▶ [Records shown]
· · · ·

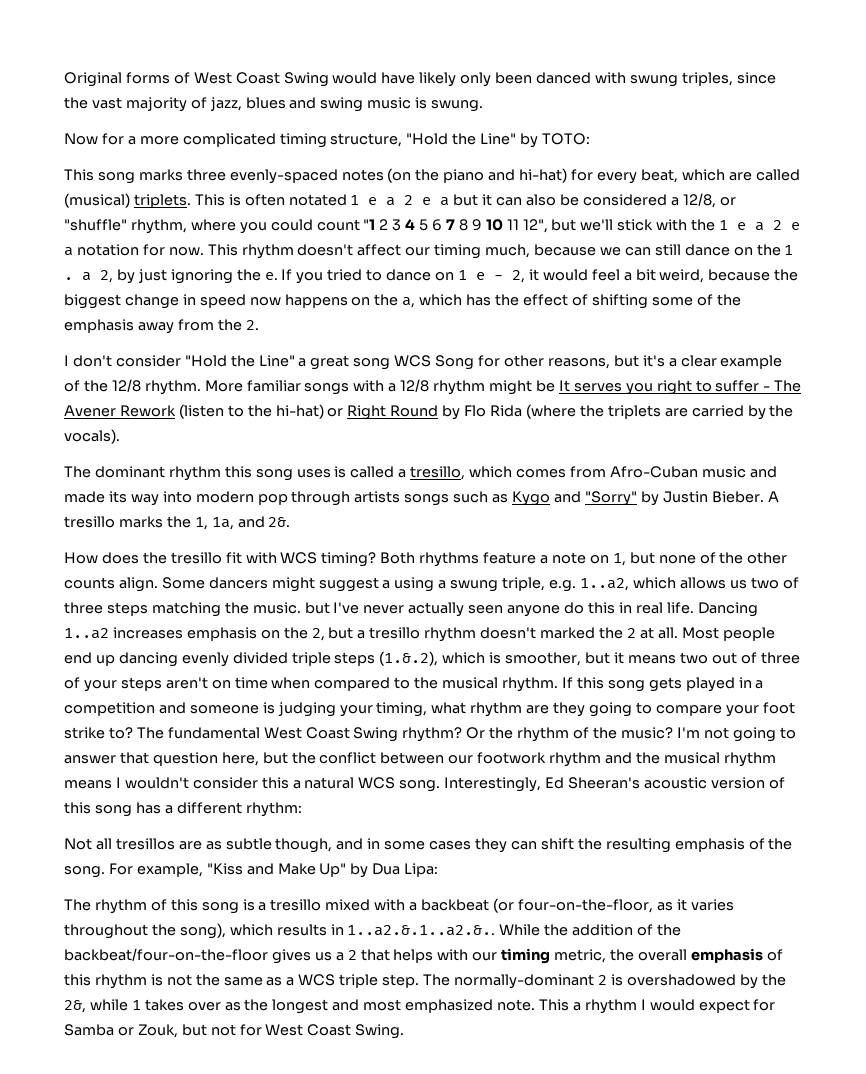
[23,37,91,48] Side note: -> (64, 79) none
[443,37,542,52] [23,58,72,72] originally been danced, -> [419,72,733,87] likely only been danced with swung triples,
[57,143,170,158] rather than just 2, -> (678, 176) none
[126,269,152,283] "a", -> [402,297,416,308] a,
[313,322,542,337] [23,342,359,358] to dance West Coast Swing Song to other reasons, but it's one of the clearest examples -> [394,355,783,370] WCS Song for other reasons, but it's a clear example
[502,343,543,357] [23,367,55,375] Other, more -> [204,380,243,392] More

· · · ·

Retype all the records exactly and keep out every picture.

[23,37,91,48] Side note: -> (64, 79) none
[443,37,542,52] [23,58,72,72] originally been danced, -> [419,72,733,87] likely only been danced with swung triples,
[57,143,170,158] rather than just 2, -> (678, 176) none
[126,269,152,283] "a", -> [402,297,416,308] a,
[313,322,542,337] [23,342,359,358] to dance West Coast Swing Song to other reasons, but it's one of the clearest examples -> [394,355,783,370] WCS Song for other reasons, but it's a clear example
[502,343,543,357] [23,367,55,375] Other, more -> [204,380,243,392] More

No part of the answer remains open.